Push for common standards
Bodies such as the International Organization of Securities Commissions (IOSCO), the International Digital Asset Exchange Association (IDAXA), Global Digital Finance (GDF) and the International Token Standardization Association (ITSA), backed by large German banks and exchanges, are among those pushing for common standards.
ITSA has proposed “international token identification numbers” as a standard to identify cryptographic tokens, and an “international token classification” to point to inherent characteristics of tokens, including purpose, issuer type and the regulatory frameworks that apply to them.
Singapore, Switzerland, Luxembourg and Germany are considering regulations to allow assets to be issued “on chain”.
Australia’s Treasury will soon start a process of “token mapping” to determine local definitions and treatments. The Digital Finance CRC, created a year ago with funding from the Reserve Bank, National Australia Bank and Macquarie, has embarked on a research program to examine digitization of real-world assets and Australia’s response.

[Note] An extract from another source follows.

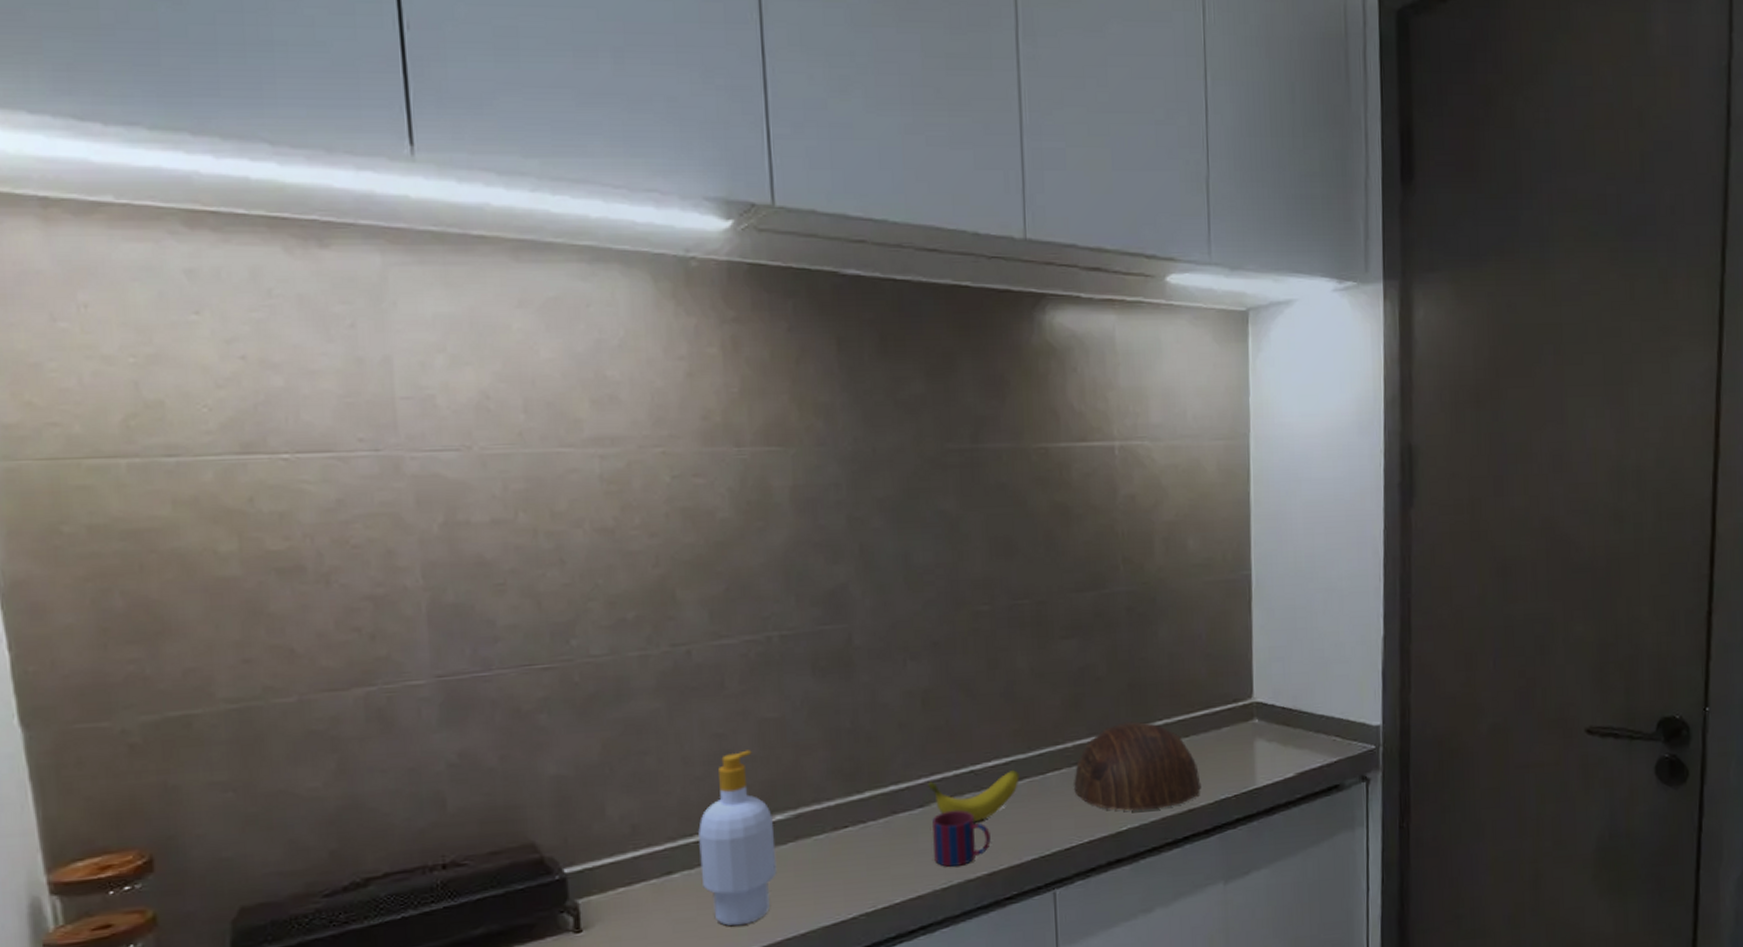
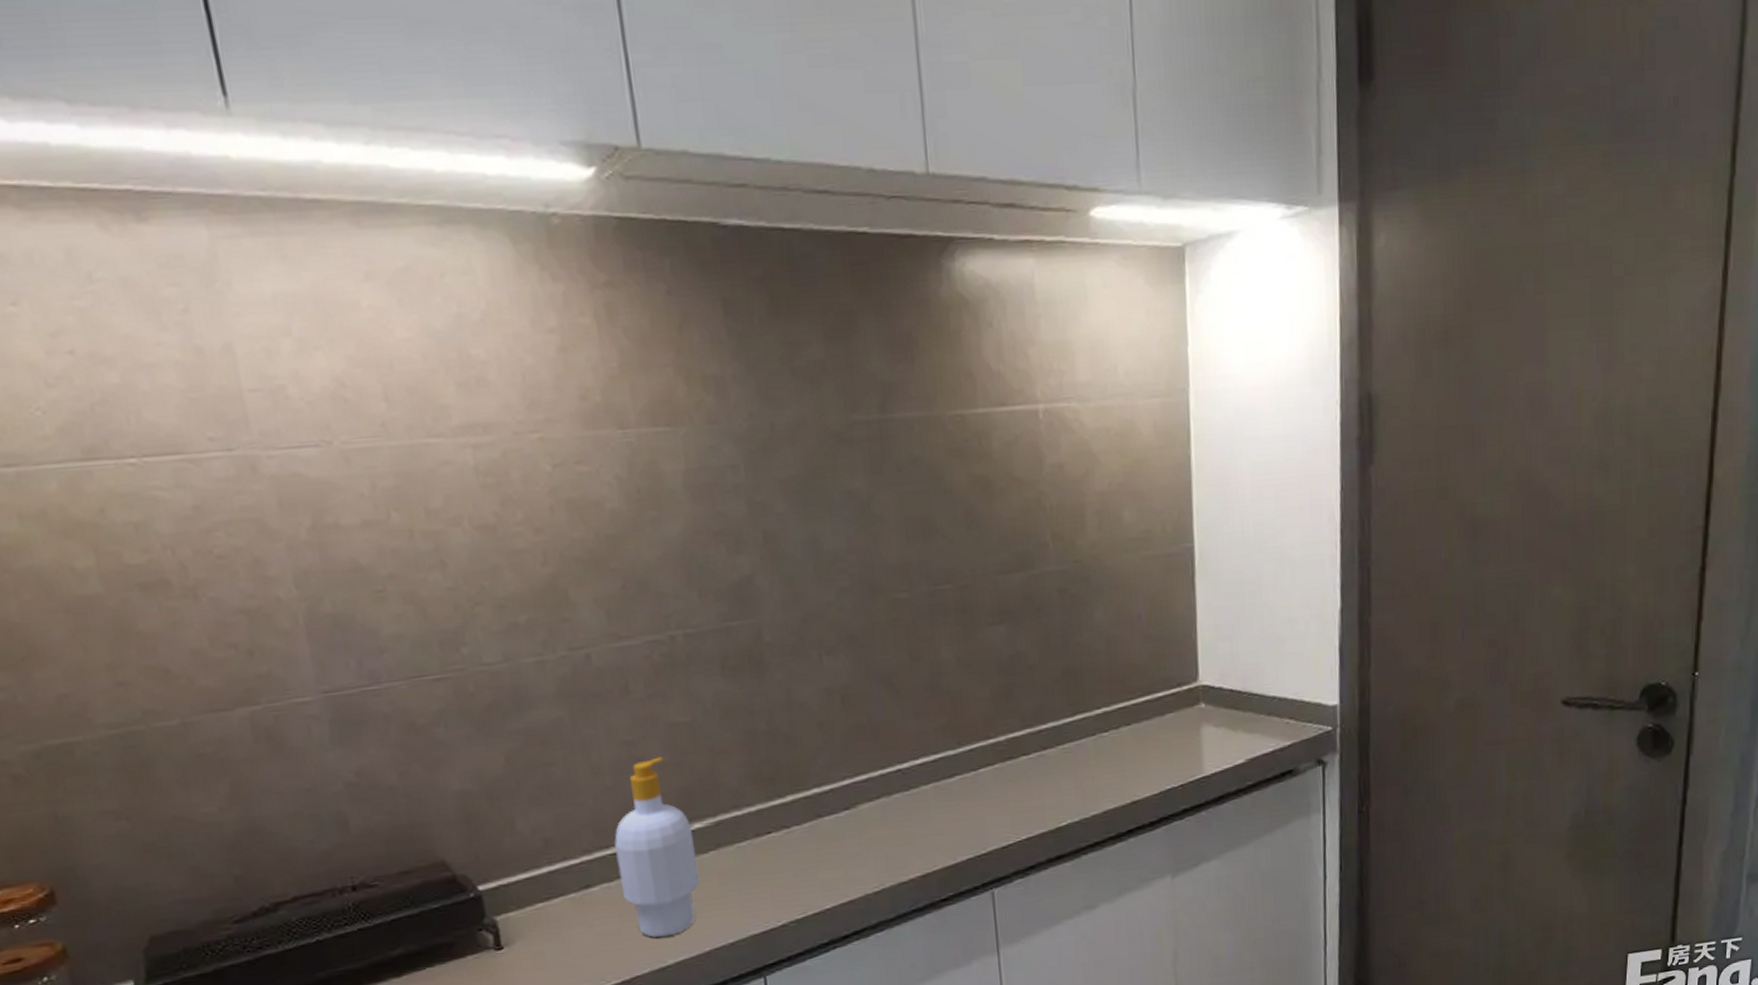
banana: present [928,769,1019,823] -> none [853,766,950,823]
mug: present [932,810,991,867] -> none [860,811,923,870]
bowl: present [1074,721,1201,811] -> none [1008,711,1145,806]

‘Reimagine financial markets’
“As an industry, we are looking to ensure standards emerge because this is a great opportunity for us to reimagine financial markets,” Mr Ahmad said.
Benefits to banks could include reducing regulatory capital. He points to State Street Digital’s work with Vanguard in the US foreign exchange forward market, where it typically takes days to exchange collateral. A new platform allows collateral to be exchanged every 15 minutes, reducing “risk weighted assets”. This could be applied in fixed income markets.
Within 10 years, crypto will be creating liquidity for pre-IPO stocks, and could give retail investors “fractionalized” access to bonds.
Mr Ahmad said tokenised carbon exchanges would provide investors with more transparency on carbon assets as crypto technology underpins those markets.
“This is starting to emerge and questioning the status quo for market infrastructure, including the need for central securities depositories, where these assets have typically been issued.”